> _DOCUMENT EXTRACT_
# Hoyt Pro Comp Elite or Alpha Elite?



## Altec111 (Sep 11, 2008)

Depends on whether you can handle spirals or not. I personally cant shoot them (had a VE+ with them), so I went with an AE and love it.


----------



## fulldraw340 (Oct 25, 2011)

I agree with the above post. Spirals give you -0- wall and not everybody takes to that well (myself included). It also depends on what kind of shooting you plan on doing with this bow. Spots, FITA (field), or 3-D all have very different demands on a bow. Are you going to shoot a 5-spot at 20 yds, or FITA at 90 meters? The two bows look similar at first glance but have very different personalities. Bows are like cars--you have to test drive them. You won't go wrong with either provided it is the more natural fit for your taste, and is the best fit for what you plan to shoot.


----------



## schmel_me (Dec 17, 2003)

Gonna be wether you are a spiral guy or not. I loved my AE with #1 cams. Going to get another one. Plus i liked having some speed out of it.

> _BRIEF_
Continue the forum thread comparing the Hoyt Pro Comp Elite and Alpha Elite bows, starting after its last post.

> _Items from a data source_
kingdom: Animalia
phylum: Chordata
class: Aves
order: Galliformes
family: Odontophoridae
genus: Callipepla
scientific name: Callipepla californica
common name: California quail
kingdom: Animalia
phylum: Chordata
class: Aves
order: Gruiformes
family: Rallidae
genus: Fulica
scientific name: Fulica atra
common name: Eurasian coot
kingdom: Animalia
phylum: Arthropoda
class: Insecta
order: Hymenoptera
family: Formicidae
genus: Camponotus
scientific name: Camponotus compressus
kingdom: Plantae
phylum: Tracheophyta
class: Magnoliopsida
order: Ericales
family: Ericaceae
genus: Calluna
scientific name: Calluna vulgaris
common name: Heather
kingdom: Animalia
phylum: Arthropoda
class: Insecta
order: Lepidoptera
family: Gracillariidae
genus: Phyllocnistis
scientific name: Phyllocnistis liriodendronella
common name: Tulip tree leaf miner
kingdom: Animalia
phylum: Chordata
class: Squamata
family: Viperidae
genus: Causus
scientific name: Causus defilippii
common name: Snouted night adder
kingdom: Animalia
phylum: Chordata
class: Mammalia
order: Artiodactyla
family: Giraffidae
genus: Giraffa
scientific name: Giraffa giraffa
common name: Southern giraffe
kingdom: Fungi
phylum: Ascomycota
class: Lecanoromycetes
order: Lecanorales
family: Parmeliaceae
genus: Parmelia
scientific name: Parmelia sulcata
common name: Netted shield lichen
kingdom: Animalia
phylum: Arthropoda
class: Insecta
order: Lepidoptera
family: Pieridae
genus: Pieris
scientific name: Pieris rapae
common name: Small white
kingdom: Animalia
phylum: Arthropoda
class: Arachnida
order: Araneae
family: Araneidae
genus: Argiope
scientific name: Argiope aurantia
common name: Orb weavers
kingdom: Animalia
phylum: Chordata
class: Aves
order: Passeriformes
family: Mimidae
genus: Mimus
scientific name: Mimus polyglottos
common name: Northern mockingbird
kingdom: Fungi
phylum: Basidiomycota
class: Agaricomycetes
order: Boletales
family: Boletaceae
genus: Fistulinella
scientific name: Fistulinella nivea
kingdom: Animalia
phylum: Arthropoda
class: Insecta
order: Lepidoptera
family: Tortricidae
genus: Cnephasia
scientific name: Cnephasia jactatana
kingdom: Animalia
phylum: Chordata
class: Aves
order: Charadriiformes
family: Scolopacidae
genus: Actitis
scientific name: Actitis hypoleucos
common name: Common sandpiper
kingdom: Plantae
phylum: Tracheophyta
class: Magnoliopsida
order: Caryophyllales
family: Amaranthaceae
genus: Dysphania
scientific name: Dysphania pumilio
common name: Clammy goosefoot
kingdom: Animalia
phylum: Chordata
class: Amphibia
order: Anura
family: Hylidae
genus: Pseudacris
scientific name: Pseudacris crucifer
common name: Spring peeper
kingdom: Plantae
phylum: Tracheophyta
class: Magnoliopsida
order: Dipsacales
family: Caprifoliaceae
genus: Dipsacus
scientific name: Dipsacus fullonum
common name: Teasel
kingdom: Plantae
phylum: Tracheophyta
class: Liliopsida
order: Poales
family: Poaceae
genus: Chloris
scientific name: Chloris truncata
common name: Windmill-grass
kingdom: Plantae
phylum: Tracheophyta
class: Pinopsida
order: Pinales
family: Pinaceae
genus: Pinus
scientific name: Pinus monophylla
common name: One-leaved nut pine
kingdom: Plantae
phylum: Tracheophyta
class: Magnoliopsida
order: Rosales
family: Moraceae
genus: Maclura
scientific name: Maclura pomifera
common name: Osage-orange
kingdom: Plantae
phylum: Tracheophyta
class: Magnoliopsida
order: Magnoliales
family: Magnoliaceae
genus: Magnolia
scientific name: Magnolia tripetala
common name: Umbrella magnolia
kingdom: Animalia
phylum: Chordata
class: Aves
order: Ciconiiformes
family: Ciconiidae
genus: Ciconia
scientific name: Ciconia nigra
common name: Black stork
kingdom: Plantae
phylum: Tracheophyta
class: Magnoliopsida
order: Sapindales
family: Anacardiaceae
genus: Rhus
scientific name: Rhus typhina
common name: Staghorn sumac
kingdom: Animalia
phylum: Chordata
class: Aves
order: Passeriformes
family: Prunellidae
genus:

> _RESPONSE TO THE EXERCISE_
----------



## 1ELKAHOLIC (Dec 8, 2010)

Agreed! It took me a long time to learn to shoot the spirals on my contender. Once I did I shot really well, won state in my class, but the next year I did not have the time to practice as much and they ate me up!
I switched to an AE last year, and have loved it. Shooting better than ever now with practice not having as much importance.


----------



## dschonbrun (Nov 14, 2012)

Have you tried either one?


----------



## Grnmtn (Feb 1, 2003)

I have been shooting an AE for two years... I haven't been able to shoot the PCE but need to place an order soon.


----------



## Brown Hornet (Aug 8, 2002)

Grnmtn said:


> If money wasn't an issue which bow for a 27 inch draw archer at 60 pounds? I know the difference in the speed will be roughly 15 to 20 FPS. but is the extra brace height for the Pro comp Elite gonna make up for it?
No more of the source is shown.